Anyway, Exile’s Mexican Rarebit sandwich involves ground chuck in a spicy queso, bacon, and corn salsa. I wonder if the recipe calls for beer, which might be another way to enjoy the Ruthie. The web site doesn’t warn the diner to avoid eating it just before bedtime.

You can find a lot of different recipes for Welsh Rarebit, limited only by the cook’s imagination.

Sena just returned from the store and among the items was cheddar cheese and pumpernickel bread.

I made what we’ll call Ruthie Rarebit today—with a heck of a lot of coaching from Sena. The recipe was pretty traditional:

A stick of butter, about a tablespoon of flour; aged cheddar cheese, about one and a half cups, enough for both of us; a small carton of whipping cream; about a teaspoon of dry mustard, half of a 12 ounce bottle of Ruthie Gold Lager (could as well have used the whole thing); salt and pepper, a little paprika and cayenne pepper.

Toast a couple of big slices of bread (we used pumpernickel) with a little olive oil in a pan. Melt a stick of butter in a saucepan, add about a tablespoon of flour, a bottle of beer or ale, whipping cream, add the cheddar cheese, and keep stirring. Pour it over the toast and add whatever else you want on top.

Ruthie Rarebit

No Welsh Rarebit recipe calls for rabbit—that I’m aware of, anyhow. I’m not expecting any nightmares tonight. In fact, I think it might be as helpful for sleep as melatonin.

See how it’s done!

Can Jim Learn to Cook?

First, thanks so much for the Likes from the cooks out there on yesterday’s post “Back on the Wards”! I have not yet had a chance to really dig into your recipes, but I’m definitely interested. There was also a Like on a previous post (“Mindfully Retiring from Psychiatry”) from someone who devotes a part of her website to great cooking as well. Thank you!

I used to know how to do at least a little cooking. I got a recipe for Shoo-Fly cake from a guy I used to work with eons ago when I was working for consulting engineers as a land survey assistant and drafting technician. I lost that recipe a long time ago.

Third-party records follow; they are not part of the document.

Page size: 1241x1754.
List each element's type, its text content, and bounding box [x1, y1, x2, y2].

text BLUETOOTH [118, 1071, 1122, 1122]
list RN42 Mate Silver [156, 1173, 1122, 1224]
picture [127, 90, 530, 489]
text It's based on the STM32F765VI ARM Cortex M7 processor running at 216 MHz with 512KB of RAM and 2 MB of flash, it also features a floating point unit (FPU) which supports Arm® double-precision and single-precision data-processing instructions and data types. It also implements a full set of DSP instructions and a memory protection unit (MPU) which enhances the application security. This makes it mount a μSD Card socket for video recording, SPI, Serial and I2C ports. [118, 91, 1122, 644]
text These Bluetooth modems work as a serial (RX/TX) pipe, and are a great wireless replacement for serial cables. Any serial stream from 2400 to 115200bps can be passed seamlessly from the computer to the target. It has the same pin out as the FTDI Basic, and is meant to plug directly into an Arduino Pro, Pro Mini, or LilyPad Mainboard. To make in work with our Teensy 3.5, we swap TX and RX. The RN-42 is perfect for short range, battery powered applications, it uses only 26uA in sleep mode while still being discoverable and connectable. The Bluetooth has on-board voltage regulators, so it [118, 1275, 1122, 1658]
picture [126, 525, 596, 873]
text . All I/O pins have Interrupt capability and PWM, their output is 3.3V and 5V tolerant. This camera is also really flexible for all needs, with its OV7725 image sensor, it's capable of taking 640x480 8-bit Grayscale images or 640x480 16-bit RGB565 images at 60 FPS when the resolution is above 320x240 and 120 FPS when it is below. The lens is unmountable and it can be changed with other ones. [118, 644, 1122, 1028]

Anyway, moving right along to how my second day went back on the wards—it was busy. My step counter logged 2.4 miles and 21 floors. I did sitting meditation this morning and didn’t fall asleep. And when I got home, I exercised. So far, so good.

My exercise routine is about 20 minutes every day, and I modified it from something I found on line. It’s based on the latest recommendation calling for about 150 minutes of moderate exercise a week, which works out to about 22 minutes a day. I do about 2 minutes of deep breaths, pass out briefly, and then 20 minutes of thumb wrestling (see the fitted sheet folding video in my post “Back in the Saddle—So Soon?”).

The residents asked me the dreaded retirement question today. What are you going to do? I can’t just keep saying “I don’t know” or “I’m working on it” or “I’ll be finding exciting new adventures in my unstructured time.” I think I got that last one from a retirement web site. I guess there’s a rumor that after I retire, I’ll end up just coming back to work. That happens to a lot of retirees, although right now I don’t think that’s going to be my path.

I could look for a good Shoo-Fly recipe or somebody could just send me one.

Back on the Wards

I was back on the wards today. It was pretty busy in the hospital over the weekend as usual. Mondays are almost always days when psychiatry consultations are pretty heavy, and Fridays are about the same. I got 2.3 miles and 17 floors on the step counter today.

I’m trying out adjusting my exercise and mindfulness practice—mindfulness in the morning and exercise in the evening. Since I get up pretty early anyway, I tried the yoga this morning and after the day was done, I did my exercise routine. It might be hard to stay awake through sitting meditation tomorrow morning. We’ll just have to see how it goes.

In my off-service time, I’ve been trying to work on cooking—sort of. I’m fair at best even with frozen pizzas. That’s a shame for someone who used to make pizza.

Home-made pizza I made–not that long ago.

I’m just OK with microwave popcorn. On the other hand, I managed not to ruin Jiffy Pop popcorn. Remember that?